Some South Side streetlights are getting smarter.
In late September, cutting-edge technology came to a few carefully chosen CPS Energy streetlamps around Brooks. As one of San Antonio’s designated innovation zones, the vicinity welcomes “SmartSA,” a pilot-program partnership between the city and CPS Energy.
“Smart” in this sense means connected to networks, which can be controlled or monitored remotely, through Wi-Fi or fiber-optic cables. Smart fixtures are a prominent feature of the “Internet of Things,” or IoT, one of urban planning’s hot new concepts.
The program is starting on a small scale, with various sensors installed on just 15 streetlights in each of the city’s three innovation zones — Brooks, downtown and the South Texas Medical Center.
“Brooks is a great location for an innovation zone,” said Brooks Director of Property Development Marques Mitchell. “It’s a natural proving ground for technology that can roll out later.”
Mitchell said discussions on where to places the test lights at the former Air Force base started in early September.
Crews installed the lights Sept. 23 on Research Plaza between South New Braunfels Avenue and Inner Circle Road.
The lights offer more than just illumination with indicators for air temperature and quality, noise detection, a smart-parking component and flood control.
The latter feature is important for Brooks, which has some flood-prone areas, Mitchell said.
“If we could have a flood-control module on the pole and be able to communicate that information to our residents in real time, it could be very helpful,” he said.
Jonathan Tijerina, CPS Energy senior director for business and economic development, said the gear is designed to “enable new efficiencies.”
“The three innovation zones each have their own characteristics. Brooks in particular is looking at expansion, transportation needs, and a little bit of flooding issues in some areas,” Tijerina said, noting the city held workshops and developed case studies for different uses.
The city’s Office of Innovation has been configuring the tests, brainstorming with other city departments and surveying residents and businesspeople in the innovation zones about what applications are most useful.
Itron, a global networking company serving cities and utilities, will install the pilot project free of charge. Information will be analyzed for effectiveness to determine what comes next.
“CPS Energy is replacing a lot of their streetlights with new energy-efficient LED lights that are remotely controllable – that was kind of the foundation for the program,” said Smart City Coordinator Emily Royall. “This could help us look at the city from a new lens, to collect and evaluate useful data, and see ways to retrofit our community with innovations that citizens can use.”
There are other perks to sensors on smart streetlights, she added.
They can alert authorities to heat islands, a serious problem where lots of asphalt radiates thermals. Solutions can then be planned, such as planting trees or using different paving, Royall said.
“Air quality is another issue, and some of the sensors measure carbon dioxide and more elements in the air to see where that is worst. Some sensors collect noise-pollution data, others can be used to map rainfall and flooding,” she added.
According to Royall, the city and San Antonio River Authority are collaborating on a flood-prediction model, and stats from a rainfall-gauge instrument that can help calibrate high-water projections.

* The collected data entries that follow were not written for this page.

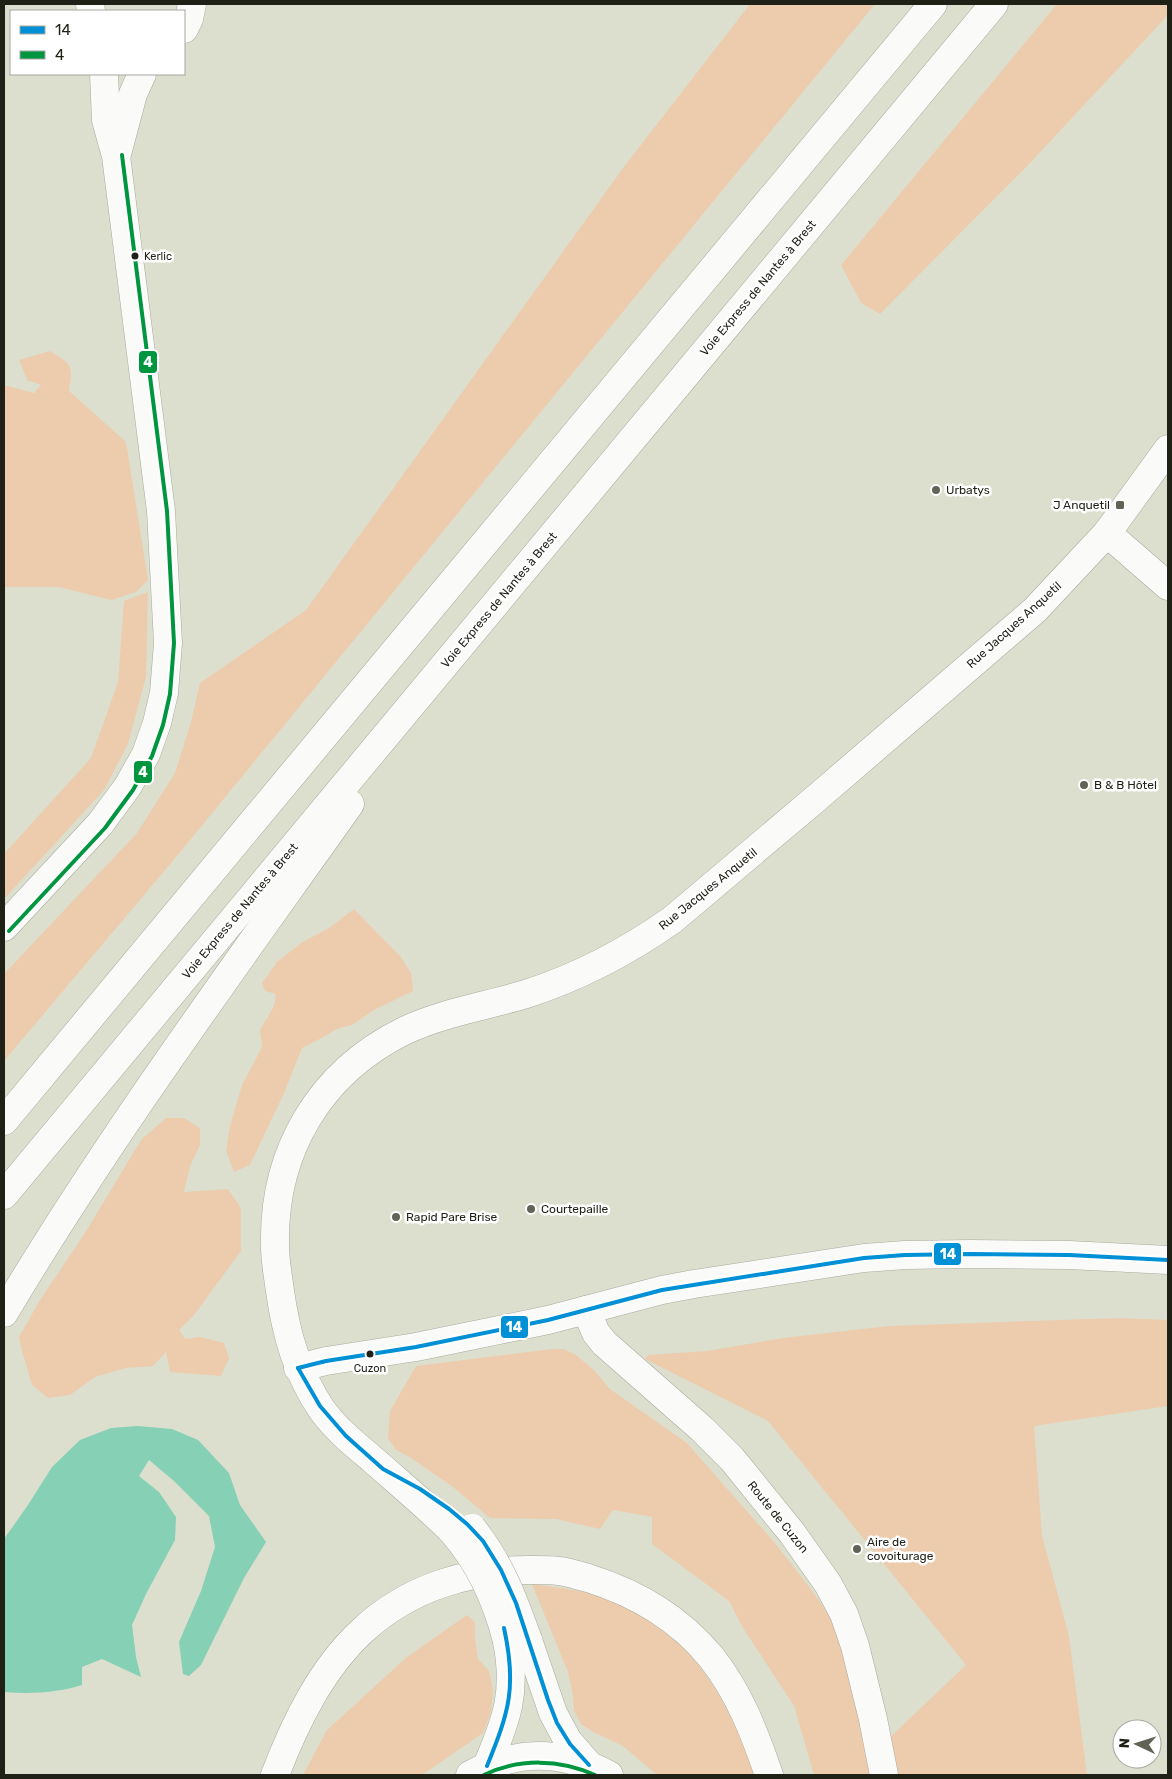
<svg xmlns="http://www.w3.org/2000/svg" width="1172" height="1779" viewBox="0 0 1172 1779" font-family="Rubik,sans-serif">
<rect width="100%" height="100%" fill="#dcdfce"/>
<g fill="#edccae">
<polygon points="750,4 875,4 177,856 4,1061 4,974 137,833 175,773 191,722 200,683 306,610 623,168"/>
<polygon points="1057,4 1168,4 1168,15 1030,163 880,314 861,303 841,265"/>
<path d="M 50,351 C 72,365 73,364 69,391 L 126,442 L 148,580 L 136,592 L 111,600 L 59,587 L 4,587 L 4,385 L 34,393 L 41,385 L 27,380 L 19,360 Z"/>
<polygon points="148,592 146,677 128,744 104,790 4,899 4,854 91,758 118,682 124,601"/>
<polygon points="354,909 400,956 411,973 413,991 374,1010 352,1025 339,1028 318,1040 302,1048 285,1091 250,1165 234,1172 226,1151 230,1126 242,1085 262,1047 260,1030 274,1006 276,994 265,991 262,983 277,962 301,943 329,928"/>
<polygon points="166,1118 184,1118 200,1128 200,1145 190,1166 184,1192 228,1189 241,1208 241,1251 194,1315 179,1330 185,1339 200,1337 224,1343 229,1358 221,1376 170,1372 166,1352 153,1366 126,1368 95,1377 70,1395 48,1398 32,1385 22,1351 19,1337 40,1300 85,1233 141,1140"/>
<polygon points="1118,1318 1168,1320 1168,1406 1034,1426 1042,1535 1069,1636 1087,1775 890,1775 884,1743 966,1665 768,1421 645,1359 648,1355 707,1351 783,1338 889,1326"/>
<polygon points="552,1349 563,1349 575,1354 594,1370 610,1389 687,1443 774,1542 807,1584 836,1624 849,1668 870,1775 814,1775 794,1706 743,1628 729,1601 652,1544 652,1517 613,1510 600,1529 556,1519 490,1518 453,1487 411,1458 396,1450 388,1438 390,1411 416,1366"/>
<path d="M 532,1584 C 560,1588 592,1591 618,1603 C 641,1613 663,1630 681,1646 C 711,1673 745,1737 755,1775 L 657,1775 L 623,1746 L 595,1733 L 581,1724 L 574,1711 L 573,1696 L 568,1672 Z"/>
<polygon points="467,1615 475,1622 475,1639 478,1659 489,1671 493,1690 491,1712 483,1733 422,1775 303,1775 327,1730 407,1657"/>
</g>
<path fill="#86d0b6" d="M 138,1426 L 172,1429 L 198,1440 L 229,1473 L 240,1505 L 266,1542 L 244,1578 L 201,1665 L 189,1676 L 183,1674 L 179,1642 L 201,1591 L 215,1547 L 209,1516 L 174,1481 L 149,1460 L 139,1476 L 159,1492 L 176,1517 L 175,1540 L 146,1594 L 132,1625 L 136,1657 L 141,1677 L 102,1659 L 82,1667 L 82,1685 C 56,1693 31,1694 4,1692 L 4,1539 L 28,1505 L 52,1467 L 80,1440 L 111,1428 Z"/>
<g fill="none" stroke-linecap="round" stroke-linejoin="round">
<g stroke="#a8ab9e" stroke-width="29">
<g id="minor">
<polyline points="90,4 91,11"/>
<polyline points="184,29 189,19 192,4"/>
<polyline points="117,154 133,94 142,74"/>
<polyline points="1107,533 1168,586"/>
<polyline points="4,927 100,824 128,786 146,754 157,723 164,693 168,643 161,511 116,156 106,120 104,74"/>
<polyline points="586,1310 596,1333 604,1343 702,1429 732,1459 792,1533 828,1584 844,1614 855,1646 873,1719 884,1775"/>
<polyline points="298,1368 326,1361 416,1347 548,1320 662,1290 694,1284 864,1258 905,1255 969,1254 1069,1255 1168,1260"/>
<path d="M 452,1531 C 426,1505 398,1482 371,1458 C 353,1443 336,1429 322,1410 C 297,1373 286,1334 280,1291 C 278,1276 275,1261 275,1245 C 273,1152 319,1073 404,1031 C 442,1013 486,1006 526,994 C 579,977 628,951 672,920 L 813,801 L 1035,610 L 1107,533 L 1168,449"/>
<polyline points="528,1640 553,1713 568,1741 589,1765"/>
<path d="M 487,1766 C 507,1719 517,1692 507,1641"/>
</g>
</g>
<g stroke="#a8ab9e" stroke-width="29">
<path id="secondary" d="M 275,1775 C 295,1723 321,1669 362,1631 C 409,1587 470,1569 533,1570 C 541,1570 551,1570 559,1571 C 569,1572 579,1576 588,1578 C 636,1593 679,1618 711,1657 C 739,1692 755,1734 769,1775"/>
</g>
<g stroke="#a8ab9e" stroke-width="29">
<path id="primary" d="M 470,1775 C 517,1749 562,1750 609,1775"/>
</g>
<g stroke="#a8ab9e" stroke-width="29">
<g id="trunk">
<polyline points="4,1121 933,4"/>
<polyline points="4,1195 994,4"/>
<path d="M 4,1313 C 109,1137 231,972 350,804"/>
</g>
</g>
<use href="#minor" stroke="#fafaf8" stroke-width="28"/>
<use href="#secondary" stroke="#fafaf8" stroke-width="28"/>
<use href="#primary" stroke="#fafaf8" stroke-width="28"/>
<use href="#trunk" stroke="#fafaf8" stroke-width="28"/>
<g stroke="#a8ab9e" stroke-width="29" stroke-linecap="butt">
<g id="minor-bridge">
<path d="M 472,1528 C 500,1563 513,1598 528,1640"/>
<path d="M 452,1531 C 480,1563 497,1601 507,1641"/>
</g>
</g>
<use href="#minor-bridge" stroke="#fafaf8" stroke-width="28"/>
<g stroke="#fff" stroke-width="8">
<g id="bus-1">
<polyline points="298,1368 326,1361 416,1347 548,1320 662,1290 864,1258 905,1255 969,1254 1069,1255 1168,1260"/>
<polyline points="298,1368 320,1406 346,1436 383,1469 420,1489 449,1509 467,1524 483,1541 501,1570 516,1603 548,1700 557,1723 570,1744 589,1765"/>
<path d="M 487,1766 C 509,1712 517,1687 504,1628"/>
</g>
</g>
<g stroke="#fff" stroke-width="8">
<g id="bus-2">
<polyline points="9,931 105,828 133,790 152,756 163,725 170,694 174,643 167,511 122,155"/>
<path d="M 484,1775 C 519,1758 560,1759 595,1775"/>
</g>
</g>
<use href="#bus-1" stroke="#0090d6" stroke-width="4"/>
<use href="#bus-2" stroke="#009640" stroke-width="4"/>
</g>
<g fill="#1f2016" stroke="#fff" stroke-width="2">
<circle cx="135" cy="256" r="4.5"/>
<circle cx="370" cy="1354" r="4.5"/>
</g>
<g fill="#616356" stroke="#fff" stroke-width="2">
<circle cx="936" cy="490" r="5"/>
<rect x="1115" y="500" width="10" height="10" rx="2.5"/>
<circle cx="1084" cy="785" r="5"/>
<circle cx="531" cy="1209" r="5"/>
<circle cx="396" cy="1217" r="5"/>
<circle cx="857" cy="1549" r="5"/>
</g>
<g text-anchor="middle" stroke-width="5" stroke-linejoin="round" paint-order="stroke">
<g font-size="11" fill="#1f2016" stroke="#fff" text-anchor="start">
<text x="144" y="260">Kerlic</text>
<text x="370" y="1372" text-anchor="middle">Cuzon</text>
</g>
<g font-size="12" fill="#1f2016" stroke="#fff">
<text transform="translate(758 288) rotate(-50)" y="4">Voie Express de Nantes à Brest</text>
<text transform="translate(499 600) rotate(-50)" y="4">Voie Express de Nantes à Brest</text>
<text transform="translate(1014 625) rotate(-42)" y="4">Rue Jacques Anquetil</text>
<text transform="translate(708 889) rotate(-39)" y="4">Rue Jacques Anquetil</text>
<text transform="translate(240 911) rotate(-50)" y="4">Voie Express de Nantes à Brest</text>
<text transform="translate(778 1517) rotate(51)" y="4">Route de Cuzon</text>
</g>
<g font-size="12" fill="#1f2016" stroke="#fff" text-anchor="start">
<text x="946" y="494">Urbatys</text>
<text x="1110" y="509" text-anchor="end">J Anquetil</text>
<text x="1094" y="789">B &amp; B Hôtel</text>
<text x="541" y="1213">Courtepaille</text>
<text x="406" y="1221">Rapid Pare Brise</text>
<text x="867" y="1546">Aire de<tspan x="867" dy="14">covoiturage</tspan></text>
</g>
</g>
<g stroke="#fff" stroke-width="2">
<rect x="138" y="350" width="20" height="24" rx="5" fill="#009640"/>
<rect x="133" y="760" width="20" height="24" rx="5" fill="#009640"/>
<rect x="933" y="1242" width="29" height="24" rx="5" fill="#0090d6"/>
<rect x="500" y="1315" width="29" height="24" rx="5" fill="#0090d6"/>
</g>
<g font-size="14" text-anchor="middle" font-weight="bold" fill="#fff">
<text x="148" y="367">4</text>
<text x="143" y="777">4</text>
<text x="948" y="1259">14</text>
<text x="514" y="1332">14</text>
</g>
<rect width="1172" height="1779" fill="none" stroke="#1f2016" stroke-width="10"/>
<rect x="10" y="10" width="175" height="65" fill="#ffffff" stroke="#a5a6a2"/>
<rect x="20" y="26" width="25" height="8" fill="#0090d6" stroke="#a5a6a2"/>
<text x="55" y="35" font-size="15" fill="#1f2016">14</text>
<rect x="20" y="51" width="25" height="8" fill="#009640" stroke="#a5a6a2"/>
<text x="55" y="60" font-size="15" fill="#1f2016">4</text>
<g transform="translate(1137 1744) rotate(274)"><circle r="24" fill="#ffffff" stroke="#a5a6a2"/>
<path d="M0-4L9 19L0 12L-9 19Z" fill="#616356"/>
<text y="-8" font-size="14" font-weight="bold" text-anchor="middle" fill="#1f2016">N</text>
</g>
</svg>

“We are always looking for ways to integrate new technology into the grid, and we’ve been working on smart streetlights for a couple of years,” said Richard Medina, vice president of grid transformation and engineering at CPS Energy. “We manage over 120,000 streetlights in San Antonio. Without technology, we have to rely on people calling us to tell us a light is out. As the old lights fail, we replace them with the new technology. I think about 70% of our lights are LED now. I believe Brooks has a lot of the newer ones we put in when they were reconstructing streets in there.”

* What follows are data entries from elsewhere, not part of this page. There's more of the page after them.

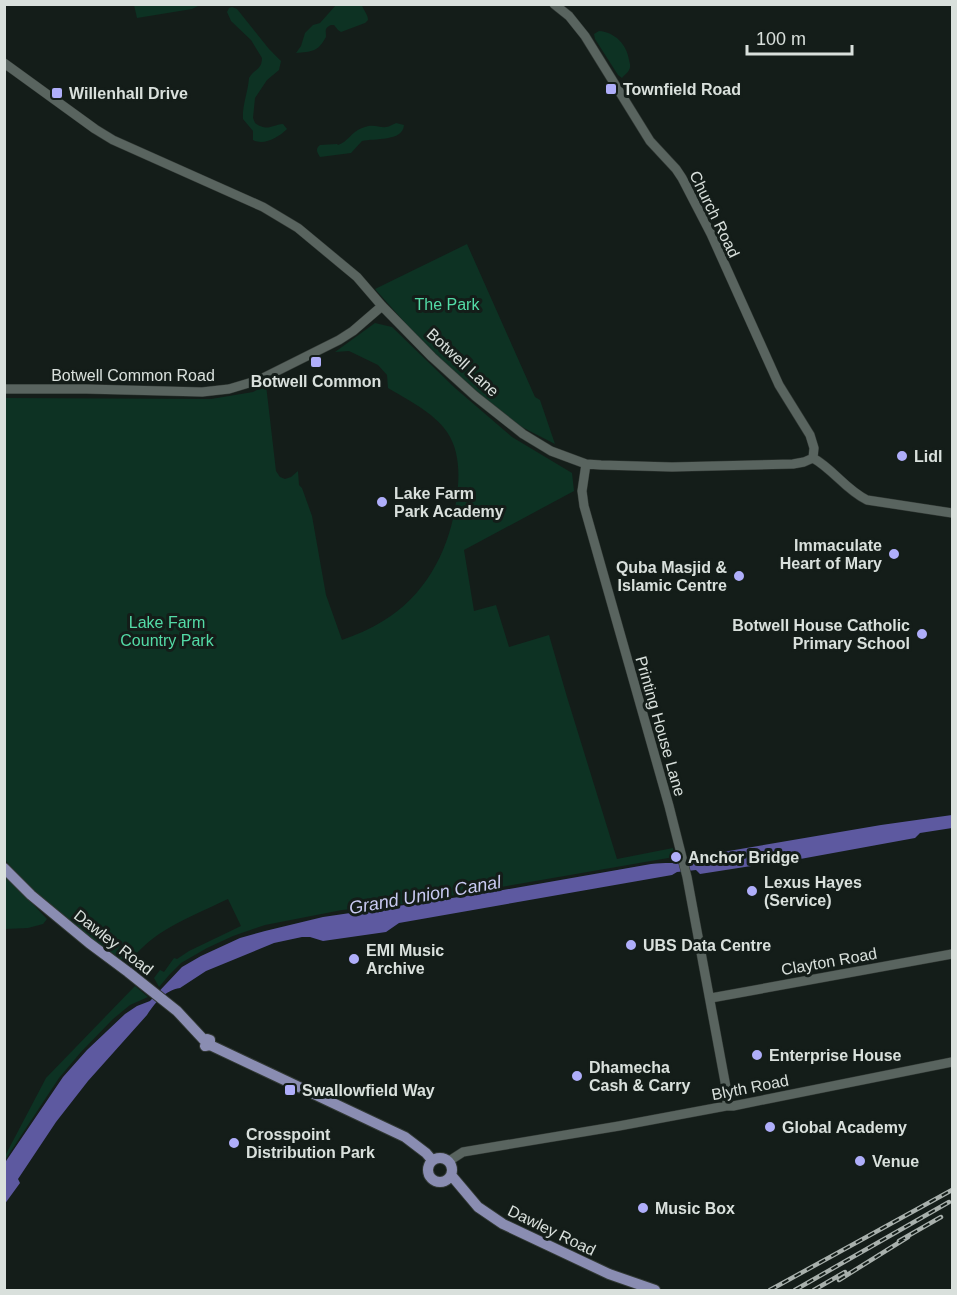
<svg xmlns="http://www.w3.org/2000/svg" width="957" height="1295" viewBox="0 0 957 1295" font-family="Helvetica,sans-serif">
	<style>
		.green { fill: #0d3223 }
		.water { fill: #5d59a0 }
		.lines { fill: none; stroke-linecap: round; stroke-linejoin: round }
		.minor-casing { stroke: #313834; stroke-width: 10 }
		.major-casing { stroke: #313834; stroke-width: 12 }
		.minor { stroke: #59645f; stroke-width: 9 }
		.major { stroke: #8a8db2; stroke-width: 10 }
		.rail-casing { stroke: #a8b0ac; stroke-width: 4.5 }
		.rail { stroke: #141d19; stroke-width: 2; stroke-dasharray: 7; stroke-linecap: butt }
		.poi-dot { fill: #afaefa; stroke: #141d19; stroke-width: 2 }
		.labels { text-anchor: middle; stroke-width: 6; stroke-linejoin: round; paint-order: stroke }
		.poi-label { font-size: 16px; font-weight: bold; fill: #d9e0dc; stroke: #141d19; text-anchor: start }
		.street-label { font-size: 16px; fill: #d9e0dc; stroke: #141d19 }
		.park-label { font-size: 16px; fill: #53dba6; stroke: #141d19 }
		.water-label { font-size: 18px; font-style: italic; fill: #c9caf2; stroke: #141d19 }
	</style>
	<rect width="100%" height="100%" fill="#141d19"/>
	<path class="green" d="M134,5V4L200,5L192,9L137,18Z
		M336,5H362C363,10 368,14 368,20L365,23L341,32L338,30L334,25H331C324,28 326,31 326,37C317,53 312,51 296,53L301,46L305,33L313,25L320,23Z
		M232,7L237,9L269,49L281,61L279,70L267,80L255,98L253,118L255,123C268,132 271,125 283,124L287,129C279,137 264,146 253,140V131L243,119C242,106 248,92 249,78C254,69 262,70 262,58L251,40L231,21L227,12L229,8Z
		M599,31C615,32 627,45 629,60C630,64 631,67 629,70C628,73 624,75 622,78L618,75L595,39L594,34Z
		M396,123L404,125C403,142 374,138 362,141L351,153L320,157C317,152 315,149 320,145L337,144L338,145C348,142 351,132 362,128C374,123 378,128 387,127C388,127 396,123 396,123Z
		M467,244L535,397L540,400L555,444L516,424L472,389L415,334L375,289Z
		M375,323L392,327L455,388L512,437L572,473L574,491L464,550L474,611L496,605L509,647L549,635L567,697L617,859L673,848L674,857L403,904L342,910L265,925L233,936L207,948L181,963L170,974L159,987L154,978L160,970L164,972L174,958L177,959L189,951L241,926L228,899C205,910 180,920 159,934C147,942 137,953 127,963C82,933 40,901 5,860L4,398L211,399L253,392L266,385L276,471L280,477L285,479L291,477L298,471L299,485L302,488L312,516L326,595L342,640C356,635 370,629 383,621C428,594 452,545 457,494C460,474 459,449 447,432C433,412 408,400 388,388L387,375L378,365L349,351L335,352Z
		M4,874L47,919L43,924L28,928L5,929Z
		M135,986L148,997L130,1005L113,1019L81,1052L59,1078L5,1160V1156L46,1078Z"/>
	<path class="water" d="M952,815V828L920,833L915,838L773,864H764L700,874L696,870L677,872L672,875L399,923L386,932L323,941L310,937H302L274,943L206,971L180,988C165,990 155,1003 147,1015L88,1081L56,1122L18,1179L20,1183L4,1205V1164L63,1077L87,1050L125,1014L137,1006L150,1001L182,967L201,956L240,938L265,931L323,917L486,893L651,864C672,861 685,867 705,855L881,825Z"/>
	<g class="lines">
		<g class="minor-casing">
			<path id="minor" d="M554,4L569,16L585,36L650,141L676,169L682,178L711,234L779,385L810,435L814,448L813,458
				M4,63L95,129L113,140L263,207L298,228L357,277L382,306L432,357L475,396L523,434L551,451L586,464L601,465L672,467L793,464L804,462L813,458
				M4,389H86L202,392L229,389L259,380L339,340L353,331L382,306
				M813,458C833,469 846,490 867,500L952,513
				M586,464L582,491L584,506L669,806L687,877L728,1098L726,1106
				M711,998L952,954
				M449,1161L463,1152L619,1126L726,1106H733L952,1062"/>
		</g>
		<g class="major-casing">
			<path id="major" d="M4,868L31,895L89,943L128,972L177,1011L204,1040L207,1039L210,1040V1045
				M205,1046L210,1045L405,1137L426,1153L432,1160
				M428 1170a12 12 0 1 1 24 0a12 12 0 1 1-24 0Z
				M451,1175L478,1207L503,1224L609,1274L655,1290"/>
		</g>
		<use href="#minor" class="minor"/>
		<use href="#major" class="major"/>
		<g class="rail-casing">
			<path id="rail" d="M899,1241L941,1217
				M839,1280L908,1237
				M770,1290L952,1190
				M795,1290L949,1202
				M814,1290L845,1272"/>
		</g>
		<use href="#rail" class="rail"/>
	</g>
	<g class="poi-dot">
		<rect x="605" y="83" width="12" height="12" rx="3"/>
		<rect x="51" y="87" width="12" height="12" rx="3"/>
		<rect x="310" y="356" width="12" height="12" rx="3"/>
		<circle cx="902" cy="456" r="6"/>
		<circle cx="382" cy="502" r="6"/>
		<circle cx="894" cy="554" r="6"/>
		<circle cx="739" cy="576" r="6"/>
		<circle cx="922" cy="634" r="6"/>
		<circle cx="676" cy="857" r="6"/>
		<circle cx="752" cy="891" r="6"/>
		<circle cx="631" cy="945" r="6"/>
		<circle cx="354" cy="959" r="6"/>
		<circle cx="757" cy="1055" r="6"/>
		<circle cx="577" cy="1076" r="6"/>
		<rect x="284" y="1084" width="12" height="12" rx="3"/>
		<circle cx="770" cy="1127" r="6"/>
		<circle cx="234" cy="1143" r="6"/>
		<circle cx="860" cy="1161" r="6"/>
		<circle cx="643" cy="1208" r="6"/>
	</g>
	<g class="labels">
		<g class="poi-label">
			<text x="623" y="95">Townfield Road</text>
			<text x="69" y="99">Willenhall Drive</text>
			<text x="316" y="387" text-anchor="middle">Botwell Common</text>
			<text x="914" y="462">Lidl</text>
			<text x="394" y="499">Lake Farm<tspan x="394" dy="18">Park Academy</tspan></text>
			<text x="882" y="551" text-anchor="end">Immaculate<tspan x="882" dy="18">Heart of Mary</tspan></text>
			<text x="727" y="573" text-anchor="end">Quba Masjid &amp;<tspan x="727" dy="18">Islamic Centre</tspan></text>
			<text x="910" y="631" text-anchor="end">Botwell House Catholic<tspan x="910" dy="18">Primary School</tspan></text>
			<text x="688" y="863">Anchor Bridge</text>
			<text x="764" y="888">Lexus Hayes<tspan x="764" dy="18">(Service)</tspan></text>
			<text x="643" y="951">UBS Data Centre</text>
			<text x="366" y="956">EMI Music<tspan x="366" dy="18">Archive</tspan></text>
			<text x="769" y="1061">Enterprise House</text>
			<text x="589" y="1073">Dhamecha<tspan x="589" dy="18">Cash &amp; Carry</tspan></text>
			<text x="302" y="1096">Swallowfield Way</text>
			<text x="782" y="1133">Global Academy</text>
			<text x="246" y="1140">Crosspoint<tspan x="246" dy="18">Distribution Park</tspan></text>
			<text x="872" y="1167">Venue</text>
			<text x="655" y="1214">Music Box</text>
		</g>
		<g class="street-label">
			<text transform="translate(715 214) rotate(64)" y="6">Church Road</text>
			<text transform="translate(463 362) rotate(43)" y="6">Botwell Lane</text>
			<text x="133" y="381">Botwell Common Road</text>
			<text transform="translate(661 726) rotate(74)" y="6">Printing House Lane</text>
			<text transform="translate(114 942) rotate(38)" y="6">Dawley Road</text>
			<text transform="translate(829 961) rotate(-10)" y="6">Clayton Road</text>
			<text transform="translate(750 1087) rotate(-11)" y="6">Blyth Road</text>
			<text transform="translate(552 1230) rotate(26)" y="6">Dawley Road</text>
		</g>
		<g class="park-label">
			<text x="447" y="310">The Park</text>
			<text x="167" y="628">Lake Farm<tspan x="167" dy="18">Country Park</tspan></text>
		</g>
		<g class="water-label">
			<text transform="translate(425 895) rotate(-10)" y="6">Grand Union Canal</text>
		</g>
	</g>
	<rect width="957" height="1295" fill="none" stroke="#d9e0dc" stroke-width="12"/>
	<path d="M747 45v9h105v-9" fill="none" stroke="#d9e0dc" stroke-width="3"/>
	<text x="756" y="45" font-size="18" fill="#d9e0dc" stroke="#141d19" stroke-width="4.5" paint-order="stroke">100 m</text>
</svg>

CPS Energy will gather information on operating the lights themselves; San Antonio will manage the other data, he added.
LED lighting and smart grids are the environmentally friendly, energy-efficient wave of the future, as cities from San Diego, California, to Schenectady, New York, have found, officials said.
But in some areas, adding monitoring sensors, including cameras and recording devices, have privacy advocates urging restraint.
The American Civil Liberties Union’s nationwide Community Control Over Police Surveillance campaign is focused on pressuring municipalities to build public oversight into decisions about smart-city technologies.
Invasion of privacy won’t happen in San Antonio, Royall said; don’t expect facial recognition or license-plate readers, either.
“All the data we will collect is environmental, not invasive. What’s important is making useful data available to the community,” she said.